#### [Work to be completed]
Gather every line in the records below that contains the word "bottom".
Supplied data Block Start
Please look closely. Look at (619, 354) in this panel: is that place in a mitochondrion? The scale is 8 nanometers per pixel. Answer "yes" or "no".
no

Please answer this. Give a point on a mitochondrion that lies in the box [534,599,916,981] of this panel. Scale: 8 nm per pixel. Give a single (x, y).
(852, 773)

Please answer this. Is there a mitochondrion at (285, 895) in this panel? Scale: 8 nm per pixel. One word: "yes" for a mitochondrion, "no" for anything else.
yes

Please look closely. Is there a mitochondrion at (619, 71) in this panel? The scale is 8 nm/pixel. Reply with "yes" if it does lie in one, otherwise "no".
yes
Supplied data Block End
Supplied data Block Start
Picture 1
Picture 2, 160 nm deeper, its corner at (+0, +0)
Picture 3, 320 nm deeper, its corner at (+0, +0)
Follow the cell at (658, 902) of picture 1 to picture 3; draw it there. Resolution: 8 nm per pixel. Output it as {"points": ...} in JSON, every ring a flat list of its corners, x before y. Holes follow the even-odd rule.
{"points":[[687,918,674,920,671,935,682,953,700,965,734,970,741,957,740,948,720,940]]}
Supplied data Block End
Supplied data Block Start
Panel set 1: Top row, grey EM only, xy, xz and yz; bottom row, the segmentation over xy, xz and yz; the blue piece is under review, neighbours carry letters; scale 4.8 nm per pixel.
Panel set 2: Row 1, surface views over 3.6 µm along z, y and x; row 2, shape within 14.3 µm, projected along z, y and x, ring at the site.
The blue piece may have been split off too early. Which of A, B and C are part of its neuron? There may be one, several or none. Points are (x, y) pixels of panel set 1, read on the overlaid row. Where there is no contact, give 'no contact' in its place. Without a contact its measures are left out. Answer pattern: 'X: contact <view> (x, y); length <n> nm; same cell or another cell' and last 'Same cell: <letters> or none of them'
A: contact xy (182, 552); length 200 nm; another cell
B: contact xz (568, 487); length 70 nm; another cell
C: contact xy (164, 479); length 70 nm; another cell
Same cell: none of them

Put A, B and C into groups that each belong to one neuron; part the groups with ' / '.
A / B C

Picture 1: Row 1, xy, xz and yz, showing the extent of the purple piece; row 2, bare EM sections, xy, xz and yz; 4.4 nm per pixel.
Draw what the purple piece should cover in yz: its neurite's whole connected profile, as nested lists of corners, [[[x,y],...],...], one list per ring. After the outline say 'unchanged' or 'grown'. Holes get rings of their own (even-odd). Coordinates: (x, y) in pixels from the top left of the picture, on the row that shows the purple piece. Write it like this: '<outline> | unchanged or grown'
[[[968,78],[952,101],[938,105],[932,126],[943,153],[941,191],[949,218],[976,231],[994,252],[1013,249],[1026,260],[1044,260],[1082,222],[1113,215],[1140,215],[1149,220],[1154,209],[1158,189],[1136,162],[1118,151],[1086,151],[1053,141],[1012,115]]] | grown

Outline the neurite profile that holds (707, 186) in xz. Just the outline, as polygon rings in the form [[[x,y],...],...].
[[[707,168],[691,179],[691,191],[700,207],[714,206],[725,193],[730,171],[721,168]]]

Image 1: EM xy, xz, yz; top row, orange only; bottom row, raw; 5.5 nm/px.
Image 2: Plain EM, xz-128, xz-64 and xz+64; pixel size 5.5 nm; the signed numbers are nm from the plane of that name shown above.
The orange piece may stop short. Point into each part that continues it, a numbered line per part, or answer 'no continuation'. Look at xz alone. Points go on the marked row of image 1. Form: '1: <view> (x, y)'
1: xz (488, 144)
Supplied data Block End
#### [Task solution]
Panel set 1: Top row, grey EM only, xy, xz and yz; bottom row, the segmentation over xy, xz and yz; the blue piece is under review, neighbours carry letters; scale 4.8 nm per pixel.
Image 1: EM xy, xz, yz; top row, orange only; bottom row, raw; 5.5 nm/px.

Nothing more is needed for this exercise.